### Task brief
Can you copy out the items below with each "common name" changed to "vernacular name" and everything else left as it is?

=== Records for processing ===

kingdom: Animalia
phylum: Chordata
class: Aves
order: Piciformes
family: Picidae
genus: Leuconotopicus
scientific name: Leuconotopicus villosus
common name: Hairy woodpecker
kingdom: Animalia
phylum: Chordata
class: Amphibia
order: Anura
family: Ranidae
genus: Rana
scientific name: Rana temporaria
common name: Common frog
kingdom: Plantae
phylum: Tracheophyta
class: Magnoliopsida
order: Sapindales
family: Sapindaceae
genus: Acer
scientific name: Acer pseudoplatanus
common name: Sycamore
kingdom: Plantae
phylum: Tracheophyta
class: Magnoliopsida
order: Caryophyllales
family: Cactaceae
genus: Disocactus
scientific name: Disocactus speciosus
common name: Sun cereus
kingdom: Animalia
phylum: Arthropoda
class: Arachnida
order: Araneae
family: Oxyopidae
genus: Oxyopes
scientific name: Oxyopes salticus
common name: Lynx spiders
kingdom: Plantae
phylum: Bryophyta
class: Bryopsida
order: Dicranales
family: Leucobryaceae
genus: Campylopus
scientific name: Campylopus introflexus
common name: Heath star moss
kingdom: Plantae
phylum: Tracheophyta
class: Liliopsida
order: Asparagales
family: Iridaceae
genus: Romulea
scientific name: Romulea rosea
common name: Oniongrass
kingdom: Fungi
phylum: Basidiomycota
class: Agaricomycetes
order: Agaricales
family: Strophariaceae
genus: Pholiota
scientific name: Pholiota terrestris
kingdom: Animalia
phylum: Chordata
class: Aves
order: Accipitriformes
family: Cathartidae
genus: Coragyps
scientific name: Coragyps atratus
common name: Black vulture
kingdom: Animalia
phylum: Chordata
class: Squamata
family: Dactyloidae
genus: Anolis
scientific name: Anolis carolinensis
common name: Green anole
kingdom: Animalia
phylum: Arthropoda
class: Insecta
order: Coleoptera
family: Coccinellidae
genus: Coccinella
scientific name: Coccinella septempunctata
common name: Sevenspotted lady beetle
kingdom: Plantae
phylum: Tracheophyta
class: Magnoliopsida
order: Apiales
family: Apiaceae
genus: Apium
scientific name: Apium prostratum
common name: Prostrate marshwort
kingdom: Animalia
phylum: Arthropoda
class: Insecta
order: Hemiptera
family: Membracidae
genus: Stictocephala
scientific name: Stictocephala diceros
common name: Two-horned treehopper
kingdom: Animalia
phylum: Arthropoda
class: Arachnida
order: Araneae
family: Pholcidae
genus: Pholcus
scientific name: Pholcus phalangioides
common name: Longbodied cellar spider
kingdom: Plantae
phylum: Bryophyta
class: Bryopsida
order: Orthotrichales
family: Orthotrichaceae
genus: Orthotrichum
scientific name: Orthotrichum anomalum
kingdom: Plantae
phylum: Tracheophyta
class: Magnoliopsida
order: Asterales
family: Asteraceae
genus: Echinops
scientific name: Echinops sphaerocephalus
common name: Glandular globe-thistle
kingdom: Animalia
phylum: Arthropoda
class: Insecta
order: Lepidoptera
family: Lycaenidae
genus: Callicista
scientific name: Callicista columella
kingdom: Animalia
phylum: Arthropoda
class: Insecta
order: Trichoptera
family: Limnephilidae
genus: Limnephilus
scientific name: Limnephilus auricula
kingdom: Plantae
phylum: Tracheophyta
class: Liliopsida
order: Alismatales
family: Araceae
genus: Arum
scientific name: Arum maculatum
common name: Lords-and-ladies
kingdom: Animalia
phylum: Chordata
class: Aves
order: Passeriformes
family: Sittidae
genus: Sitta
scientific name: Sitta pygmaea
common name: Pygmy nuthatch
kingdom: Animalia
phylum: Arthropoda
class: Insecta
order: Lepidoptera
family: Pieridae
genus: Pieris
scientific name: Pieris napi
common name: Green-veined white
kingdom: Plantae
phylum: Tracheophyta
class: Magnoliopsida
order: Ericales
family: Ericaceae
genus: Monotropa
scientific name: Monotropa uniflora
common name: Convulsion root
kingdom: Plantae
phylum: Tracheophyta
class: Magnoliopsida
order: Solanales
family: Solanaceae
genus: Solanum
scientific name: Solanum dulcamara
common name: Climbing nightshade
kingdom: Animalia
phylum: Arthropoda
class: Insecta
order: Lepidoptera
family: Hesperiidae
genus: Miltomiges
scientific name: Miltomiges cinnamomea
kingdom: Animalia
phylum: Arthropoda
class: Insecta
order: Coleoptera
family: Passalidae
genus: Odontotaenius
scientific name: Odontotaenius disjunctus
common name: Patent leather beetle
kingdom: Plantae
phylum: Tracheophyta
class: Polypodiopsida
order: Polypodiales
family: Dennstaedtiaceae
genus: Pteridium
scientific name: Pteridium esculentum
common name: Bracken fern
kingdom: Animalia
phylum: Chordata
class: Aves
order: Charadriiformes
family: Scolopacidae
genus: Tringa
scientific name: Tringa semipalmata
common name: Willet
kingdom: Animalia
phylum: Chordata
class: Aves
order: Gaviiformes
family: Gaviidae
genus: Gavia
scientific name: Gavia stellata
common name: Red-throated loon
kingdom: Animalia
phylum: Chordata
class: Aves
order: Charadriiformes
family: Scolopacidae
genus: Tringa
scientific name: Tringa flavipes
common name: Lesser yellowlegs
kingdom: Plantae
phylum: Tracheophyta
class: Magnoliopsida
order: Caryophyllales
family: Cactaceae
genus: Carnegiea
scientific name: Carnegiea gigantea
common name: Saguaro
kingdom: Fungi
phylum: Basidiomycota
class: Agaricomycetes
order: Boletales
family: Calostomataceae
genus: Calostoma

===

### The reply
kingdom: Animalia
phylum: Chordata
class: Aves
order: Piciformes
family: Picidae
genus: Leuconotopicus
scientific name: Leuconotopicus villosus
vernacular name: Hairy woodpecker
kingdom: Animalia
phylum: Chordata
class: Amphibia
order: Anura
family: Ranidae
genus: Rana
scientific name: Rana temporaria
vernacular name: Common frog
kingdom: Plantae
phylum: Tracheophyta
class: Magnoliopsida
order: Sapindales
family: Sapindaceae
genus: Acer
scientific name: Acer pseudoplatanus
vernacular name: Sycamore
kingdom: Plantae
phylum: Tracheophyta
class: Magnoliopsida
order: Caryophyllales
family: Cactaceae
genus: Disocactus
scientific name: Disocactus speciosus
vernacular name: Sun cereus
kingdom: Animalia
phylum: Arthropoda
class: Arachnida
order: Araneae
family: Oxyopidae
genus: Oxyopes
scientific name: Oxyopes salticus
vernacular name: Lynx spiders
kingdom: Plantae
phylum: Bryophyta
class: Bryopsida
order: Dicranales
family: Leucobryaceae
genus: Campylopus
scientific name: Campylopus introflexus
vernacular name: Heath star moss
kingdom: Plantae
phylum: Tracheophyta
class: Liliopsida
order: Asparagales
family: Iridaceae
genus: Romulea
scientific name: Romulea rosea
vernacular name: Oniongrass
kingdom: Fungi
phylum: Basidiomycota
class: Agaricomycetes
order: Agaricales
family: Strophariaceae
genus: Pholiota
scientific name: Pholiota terrestris
kingdom: Animalia
phylum: Chordata
class: Aves
order: Accipitriformes
family: Cathartidae
genus: Coragyps
scientific name: Coragyps atratus
vernacular name: Black vulture
kingdom: Animalia
phylum: Chordata
class: Squamata
family: Dactyloidae
genus: Anolis
scientific name: Anolis carolinensis
vernacular name: Green anole
kingdom: Animalia
phylum: Arthropoda
class: Insecta
order: Coleoptera
family: Coccinellidae
genus: Coccinella
scientific name: Coccinella septempunctata
vernacular name: Sevenspotted lady beetle
kingdom: Plantae
phylum: Tracheophyta
class: Magnoliopsida
order: Apiales
family: Apiaceae
genus: Apium
scientific name: Apium prostratum
vernacular name: Prostrate marshwort
kingdom: Animalia
phylum: Arthropoda
class: Insecta
order: Hemiptera
family: Membracidae
genus: Stictocephala
scientific name: Stictocephala diceros
vernacular name: Two-horned treehopper
kingdom: Animalia
phylum: Arthropoda
class: Arachnida
order: Araneae
family: Pholcidae
genus: Pholcus
scientific name: Pholcus phalangioides
vernacular name: Longbodied cellar spider
kingdom: Plantae
phylum: Bryophyta
class: Bryopsida
order: Orthotrichales
family: Orthotrichaceae
genus: Orthotrichum
scientific name: Orthotrichum anomalum
kingdom: Plantae
phylum: Tracheophyta
class: Magnoliopsida
order: Asterales
family: Asteraceae
genus: Echinops
scientific name: Echinops sphaerocephalus
vernacular name: Glandular globe-thistle
kingdom: Animalia
phylum: Arthropoda
class: Insecta
order: Lepidoptera
family: Lycaenidae
genus: Callicista
scientific name: Callicista columella
kingdom: Animalia
phylum: Arthropoda
class: Insecta
order: Trichoptera
family: Limnephilidae
genus: Limnephilus
scientific name: Limnephilus auricula
kingdom: Plantae
phylum: Tracheophyta
class: Liliopsida
order: Alismatales
family: Araceae
genus: Arum
scientific name: Arum maculatum
vernacular name: Lords-and-ladies
kingdom: Animalia
phylum: Chordata
class: Aves
order: Passeriformes
family: Sittidae
genus: Sitta
scientific name: Sitta pygmaea
vernacular name: Pygmy nuthatch
kingdom: Animalia
phylum: Arthropoda
class: Insecta
order: Lepidoptera
family: Pieridae
genus: Pieris
scientific name: Pieris napi
vernacular name: Green-veined white
kingdom: Plantae
phylum: Tracheophyta
class: Magnoliopsida
order: Ericales
family: Ericaceae
genus: Monotropa
scientific name: Monotropa uniflora
vernacular name: Convulsion root
kingdom: Plantae
phylum: Tracheophyta
class: Magnoliopsida
order: Solanales
family: Solanaceae
genus: Solanum
scientific name: Solanum dulcamara
vernacular name: Climbing nightshade
kingdom: Animalia
phylum: Arthropoda
class: Insecta
order: Lepidoptera
family: Hesperiidae
genus: Miltomiges
scientific name: Miltomiges cinnamomea
kingdom: Animalia
phylum: Arthropoda
class: Insecta
order: Coleoptera
family: Passalidae
genus: Odontotaenius
scientific name: Odontotaenius disjunctus
vernacular name: Patent leather beetle
kingdom: Plantae
phylum: Tracheophyta
class: Polypodiopsida
order: Polypodiales
family: Dennstaedtiaceae
genus: Pteridium
scientific name: Pteridium esculentum
vernacular name: Bracken fern
kingdom: Animalia
phylum: Chordata
class: Aves
order: Charadriiformes
family: Scolopacidae
genus: Tringa
scientific name: Tringa semipalmata
vernacular name: Willet
kingdom: Animalia
phylum: Chordata
class: Aves
order: Gaviiformes
family: Gaviidae
genus: Gavia
scientific name: Gavia stellata
vernacular name: Red-throated loon
kingdom: Animalia
phylum: Chordata
class: Aves
order: Charadriiformes
family: Scolopacidae
genus: Tringa
scientific name: Tringa flavipes
vernacular name: Lesser yellowlegs
kingdom: Plantae
phylum: Tracheophyta
class: Magnoliopsida
order: Caryophyllales
family: Cactaceae
genus: Carnegiea
scientific name: Carnegiea gigantea
vernacular name: Saguaro
kingdom: Fungi
phylum: Basidiomycota
class: Agaricomycetes
order: Boletales
family: Calostomataceae
genus: Calostoma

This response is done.